A CM agent is prepared with the following software automatically installed
- set hostname
- set /etc/hosts for cluster
- set cloudera repo for yum
- install JDK (currently jdk-8u102)
- install MySQL Connector (currently mysql-connector-java-5.1.39)
- set some kernel parameters for CM not to complain about it (e.g. change vm.swappiness)
A CM server is prepared with the following software automatically installed
- all agent software (above)
- install cloudera-manager-daemons and cloudera-manager-server
- install/configure external DB (currently the latest mariadb)
- start CM server
- Mac or Linux (Client)
- AMI image should be RHEL or CentOS
- install awscli & configure AWS API key
$ brew install awscli
$ aws configure
- create a VPC and a public subnet in it
- create a security group for cluster hosts
- create a key-pair
- Edit a cluster.csv file (which contains a cluster hosts information)
$ vi cluster.csv
$ cat cluster.csv
# role (server|agent), private-ip, hostname, security-group-ids, instance-type, volume-size (gb), subnet-id, ebs-opt (yes|no), tags
server, 10.0.1.20, kobe, sg-27afd14e, t2.large, 50, subnet-2d59df44, no, owner=tsuyo testkey=testval
agent, 10.0.1.21, tokyo, sg-27afd14e, t2.large, 50, subnet-2d59df44, no, owner=tsuyo testkey=testval
- Launch cluster (ami-c74789a9 is CentOS 7.2)
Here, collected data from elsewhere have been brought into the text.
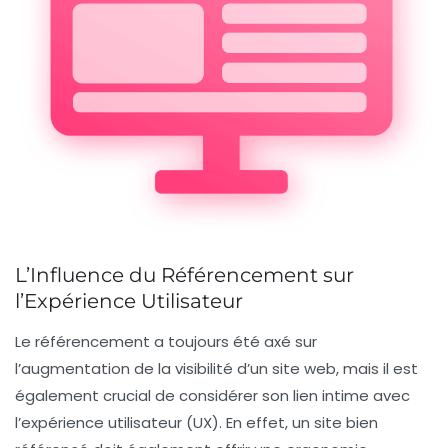
L’Influence du Référencement sur
l’Expérience Utilisateur
Le
référencement
a toujours été axé sur
l’augmentation de la
visibilité
d’un site web, mais il est
également crucial de considérer son lien intime avec
l’
expérience utilisateur (UX)
. En effet, un site bien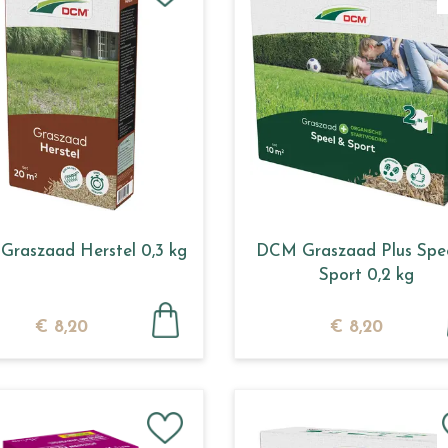
raszaad Herstel 0,3 kg
DCM Graszaad Plus Spe
Sport 0,2 kg
€
8
,
20
€
8
,
20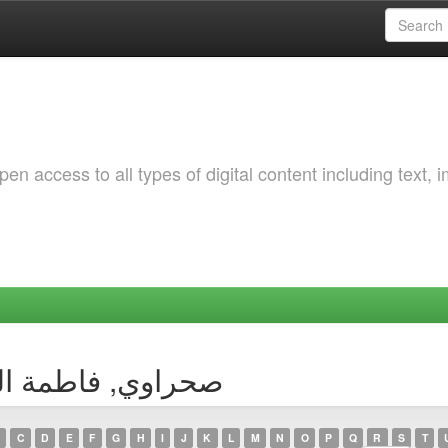
 access to all types of digital content including text, 
y Author صحراوي, فاطمة الزهراء
C
D
E
F
G
H
I
J
K
L
M
N
O
P
Q
R
S
T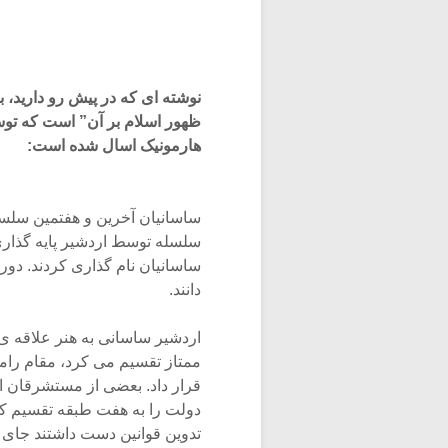
نوشته ای که در پیش رو دارید، ب
ظهور اسلام بر آن” است که توس
هارمونیک اسال شده است:
ساسانیان آخرین و هفتمین سلسل
سلسله توسط اردشیر پایه گذار
ساسانیان نام گذاری کردند. دور
دانند.
اردشیر ساسانی به هنر علاقه ی
ممتاز تقسیم می کرد، مقام رامشگ
قرار داد. بعضی از مستشرقان ا
دولت را به هفت طبقه تقسیم کرد
تدوین قوانین دست داشتند جای دا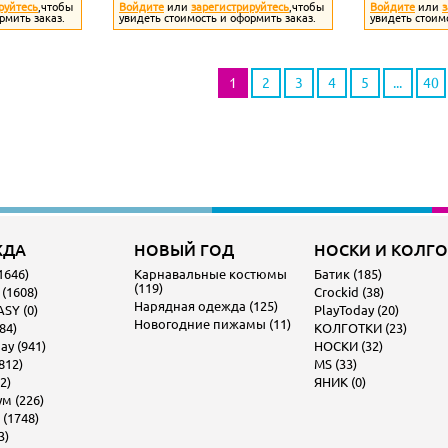
руйтесь
,чтобы
Войдите
или
зарегистрируйтесь
,чтобы
Войдите
или
з
рмить заказ.
увидеть стоимость и оформить заказ.
увидеть стоим
1
2
3
4
5
...
40
ЖДА
НОВЫЙ ГОД
НОСКИ И КОЛГ
1646)
Карнавальные костюмы
Батик (185)
(119)
 (1608)
Crockid (38)
Нарядная одежда (125)
SY (0)
PlayToday (20)
Новогодние пижамы (11)
84)
КОЛГОТКИ (23)
ay (941)
НОСКИ (32)
812)
MS (33)
2)
ЯНИК (0)
м (226)
 (1748)
3)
$ ./cloudera-managerizer --region <region> --key-name <key-name> --image-id ami-c74789a9 --db-pass <db-password>
-
Why not just use all-set customized AMI? A custom AMI, once created, becomes obsoleted too quickly. Also storing AMI is not free of charge on AWS. On the other hand, this repo's scripts just use AWS-prepared standard AMIs (of course, no charge at all) and every time create new instances from scratch.
-
Why not use Cloudera Director? Yes, Cloudera Director is a great tool for fairly large clusters. Basically cloudera-managerizer solves another problem - e.g. you need a 3-node cluster for a demo just now with least effort. Also you can use cloudera-managerizer to create bootstrap scripts so that they can be used on your non-cloud (on-premise) environment.